Grofers has seen many pivots since its inception in December 2013. The company had undergone a particularly painful pivot in 2016 which bounced back last year. In the beginning of last year, Grofers volume went down by over 50 per cent as it moved from marketplace and express delivery (90 minutes delivery) model to inventory-led operation with next-day delivery play.
However, it re-gained market share and is gradually moving upwards in terms of scale. Currently, it does about 3,50,000 orders a day, and has killed its fruit and vegetable verticals to focus on core business – grocery.

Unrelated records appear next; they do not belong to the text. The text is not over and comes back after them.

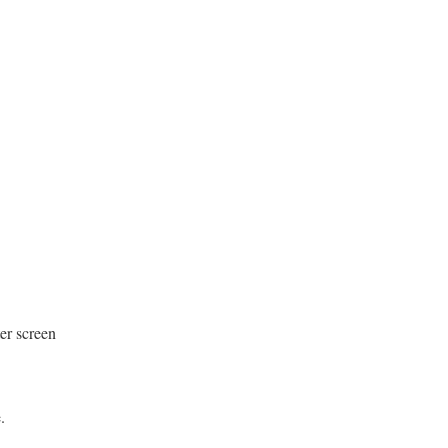
er screen
e.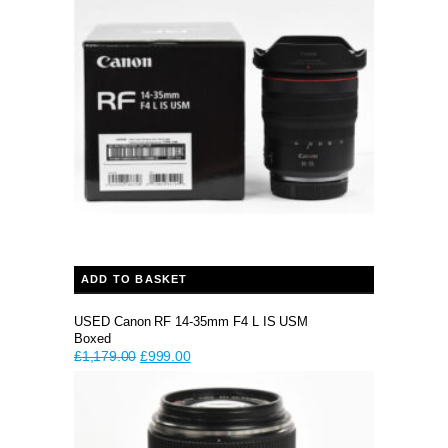
ADD TO BASKET
USED Canon RF 14-35mm F4 L IS USM
Boxed
Original
Current
£
1,179.00
£
999.00
price
price
was:
is:
£1,179.00.
£999.00.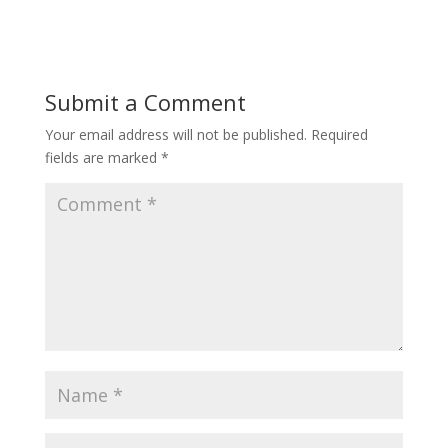
Submit a Comment
Your email address will not be published.
Required
fields are marked
*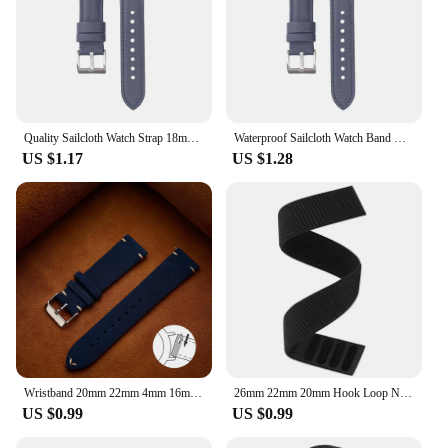
Quality Sailcloth Watch Strap 18mm 19mm 20mm 22mm Band Waterproof Fabric Watchband Qucik Release Wristband Belt Accessories
Waterproof Sailcloth Watch Band & Leather Watch Strap 18mm 19mm 20mm 22mm Quick Release Fabric Watchband Wrist Strap
US $1.17
US $1.28
Wristband 20mm 22mm 4mm 16mm 18mm Quick Release Soft Suede Strap Brown Watch Bands Calfskin Bracelet Women&Men Accessories
26mm 22mm 20mm Hook Loop Nylon Strap for -Garmin for fenix 6 6X Pro 5X 5 945 Watch Band Wristband Bracelet
US $0.99
US $0.99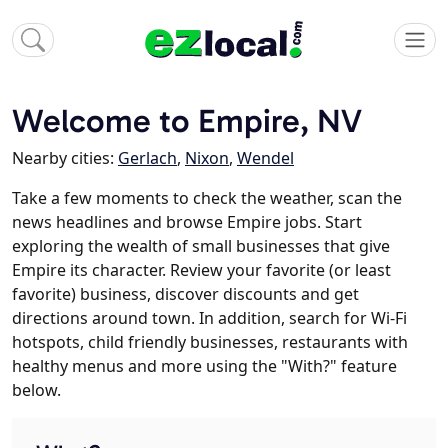
Welcome to Empire, NV
Nearby cities:
Gerlach
,
Nixon
,
Wendel
Take a few moments to check the weather, scan the
news headlines and browse Empire jobs. Start
exploring the wealth of small businesses that give
Empire its character. Review your favorite (or least
favorite) business, discover discounts and get
directions around town. In addition, search for Wi-Fi
hotspots, child friendly businesses, restaurants with
healthy menus and more using the "With?" feature
below.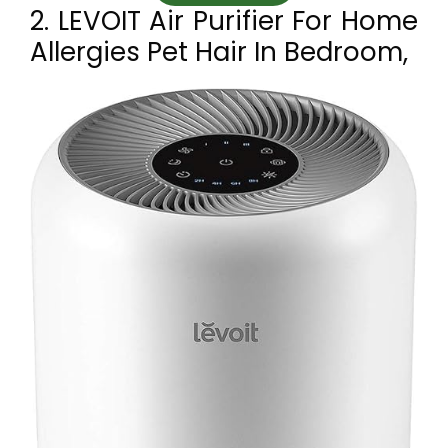
2. LEVOIT Air Purifier For Home
Allergies Pet Hair In Bedroom,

Surprisingly, the company is going through another pivot and this time it eyes bigger opportunity. Grofers is gearing up to become 10 per cent private label driven online grocery store. “We want to completely move to a 100 percent private label firm in two to three years,” Co-Founder Saurabh Kumar told BloombergQuint.
While the plan sets to differentiate Grofers from competitors, embracing 100 per cent private label won’t be easy for the SoftBank-backed company. Building private label in grocery is easy but that’s not the case with FMCG. Building brands in fast moving consumer goods segment requires deep pocket.
FMCG segment is highly competitive and new entrants need to splurge heavily in marketing to create awareness. “Even Patanjali that leverages brand value of yoga guru Baba Ramdev invests significantly in marketing,” says one of the senior marketing executive with retail chain Spencers.
On an average, an FMCG brand invests over 40 per cent alone on marketing product’s line. Grofers already generates about 35 per cent of its business from private labels (mostly in staples). Recently, it launched its own detergent, beverage, honey, and pasta brands.
Building brands in categories such as spices and readymade gourmet is handy. Initially, Grofers eyes categories which are not tough to market. Private labels usually give more margin than branded products. Since Grofers has been trying to crack mass market (and not a premium one), it plans to pass on a fair amount of margin in private label to customers.
Also Read: Exclusive: Flipkart approaches Grofers for acquisition and yes, it makes sense
In-house labels would help Grofers to push parallel brands (like Unilever, P&G) in many categories. These products would be cheaper in the range of 5 per cent to 50 percent (depending on categories). Grofers, simply wants to pass on its benefits to the consumers.
Selling one’s own labels has always been a good idea but it comes with additional responsibilities such as full proof quality control system in place and evolving product based on consumer feedback. “Such things have never been in Grofers DNA. It requires altogether a different skill set and mindset as well,” says above quoted executive.
Some experts see Grofers’ decision to become a 100 per cent private label a logical and wise one. “Besides all merits in doing private labels, none of the players in online grocery is evangelising in-house labels in FMCG segment. It certainly increases company’s brand value in a long run,” explains Satish Meena, Senior Forecast Analyst, Forrester. “Private labels also enhance the chances of its acquisition,” he adds.
While Grofers’ plan to become 100 per cent private label companies is laudable and ambitious, going forward, it would be interesting to see how the Gurugram-based company executes its plan. Brick & Mortar retail chains such as Spencers sells about half of its total volume through private labels.
Will Grofers be successful in becoming pure-play in-house brands entity? Only, time will tell.